WHAT IS NEEDED: In the entries below, identify every line with the string "place" and copy it.

WORKING DATA:
————————
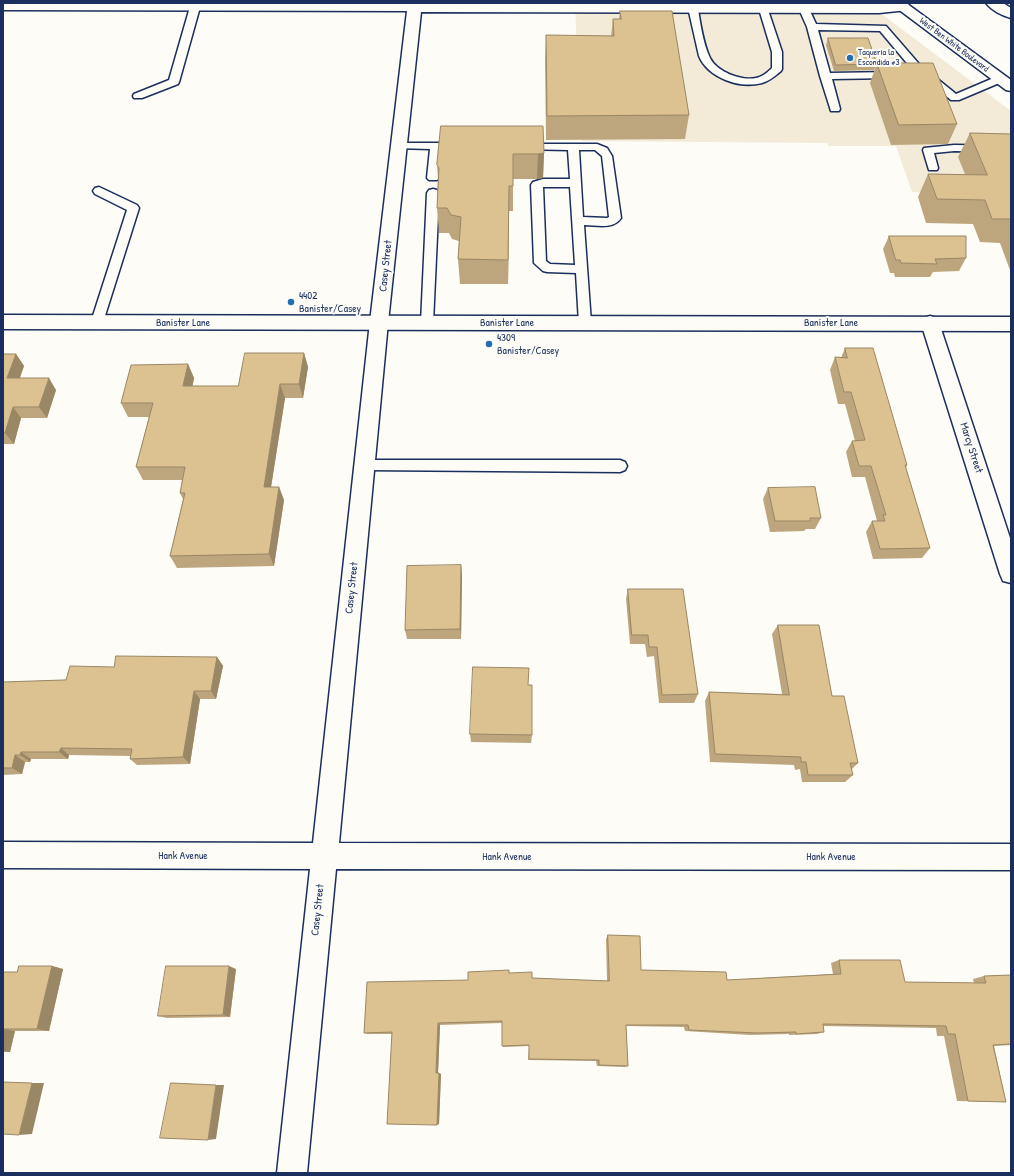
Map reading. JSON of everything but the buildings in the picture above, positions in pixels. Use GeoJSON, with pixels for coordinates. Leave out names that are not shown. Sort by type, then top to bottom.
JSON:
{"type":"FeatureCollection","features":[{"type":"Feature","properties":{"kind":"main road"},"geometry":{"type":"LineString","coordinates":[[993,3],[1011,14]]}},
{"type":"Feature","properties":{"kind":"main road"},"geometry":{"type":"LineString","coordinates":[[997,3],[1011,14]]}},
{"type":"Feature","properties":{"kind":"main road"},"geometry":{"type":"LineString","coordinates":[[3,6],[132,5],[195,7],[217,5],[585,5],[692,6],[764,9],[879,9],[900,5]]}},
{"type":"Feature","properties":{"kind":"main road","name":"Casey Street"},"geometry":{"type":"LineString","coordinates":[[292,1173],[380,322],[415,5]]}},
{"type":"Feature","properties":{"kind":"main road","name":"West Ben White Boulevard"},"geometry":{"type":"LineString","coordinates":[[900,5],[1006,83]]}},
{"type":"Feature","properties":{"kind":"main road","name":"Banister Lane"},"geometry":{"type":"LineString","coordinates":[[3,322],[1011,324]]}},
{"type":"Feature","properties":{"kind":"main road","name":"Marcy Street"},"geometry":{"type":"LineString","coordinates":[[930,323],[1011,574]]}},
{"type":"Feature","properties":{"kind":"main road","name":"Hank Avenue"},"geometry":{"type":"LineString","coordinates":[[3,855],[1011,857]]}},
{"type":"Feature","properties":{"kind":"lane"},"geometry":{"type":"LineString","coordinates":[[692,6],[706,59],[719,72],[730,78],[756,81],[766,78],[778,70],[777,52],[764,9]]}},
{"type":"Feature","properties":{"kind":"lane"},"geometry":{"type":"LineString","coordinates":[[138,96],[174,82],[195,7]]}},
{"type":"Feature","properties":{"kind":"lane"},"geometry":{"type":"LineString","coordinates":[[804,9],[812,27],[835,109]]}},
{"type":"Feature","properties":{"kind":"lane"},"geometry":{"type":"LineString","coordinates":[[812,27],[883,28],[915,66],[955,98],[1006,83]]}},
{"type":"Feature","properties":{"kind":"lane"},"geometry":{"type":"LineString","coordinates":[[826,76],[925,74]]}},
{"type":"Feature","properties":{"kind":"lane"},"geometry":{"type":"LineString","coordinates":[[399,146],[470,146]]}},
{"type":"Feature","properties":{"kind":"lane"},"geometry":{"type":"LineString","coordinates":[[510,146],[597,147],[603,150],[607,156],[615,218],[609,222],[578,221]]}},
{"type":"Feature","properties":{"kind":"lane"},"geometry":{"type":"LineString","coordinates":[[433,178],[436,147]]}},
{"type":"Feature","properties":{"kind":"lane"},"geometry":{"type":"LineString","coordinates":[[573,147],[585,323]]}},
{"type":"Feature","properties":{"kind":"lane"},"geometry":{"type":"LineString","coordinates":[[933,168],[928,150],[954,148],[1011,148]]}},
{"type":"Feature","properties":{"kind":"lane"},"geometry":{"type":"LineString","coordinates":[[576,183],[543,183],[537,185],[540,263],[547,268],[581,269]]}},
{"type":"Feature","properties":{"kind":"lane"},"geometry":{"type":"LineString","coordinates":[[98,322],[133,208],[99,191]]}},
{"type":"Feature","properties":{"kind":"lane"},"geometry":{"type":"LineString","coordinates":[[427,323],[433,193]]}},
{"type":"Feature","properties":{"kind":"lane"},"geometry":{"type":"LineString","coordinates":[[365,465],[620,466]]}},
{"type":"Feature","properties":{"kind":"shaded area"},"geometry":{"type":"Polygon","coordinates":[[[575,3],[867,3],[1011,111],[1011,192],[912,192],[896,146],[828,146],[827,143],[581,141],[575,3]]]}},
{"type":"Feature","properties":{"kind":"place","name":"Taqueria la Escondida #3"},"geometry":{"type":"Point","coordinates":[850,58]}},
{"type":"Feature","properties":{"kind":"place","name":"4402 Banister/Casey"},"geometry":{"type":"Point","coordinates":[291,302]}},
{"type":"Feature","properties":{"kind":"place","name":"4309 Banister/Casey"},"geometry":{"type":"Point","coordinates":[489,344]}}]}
————————
COMPLETED EXERCISE:
{"type":"Feature","properties":{"kind":"place","name":"Taqueria la Escondida #3"},"geometry":{"type":"Point","coordinates":[850,58]}},
{"type":"Feature","properties":{"kind":"place","name":"4402 Banister/Casey"},"geometry":{"type":"Point","coordinates":[291,302]}},
{"type":"Feature","properties":{"kind":"place","name":"4309 Banister/Casey"},"geometry":{"type":"Point","coordinates":[489,344]}}]}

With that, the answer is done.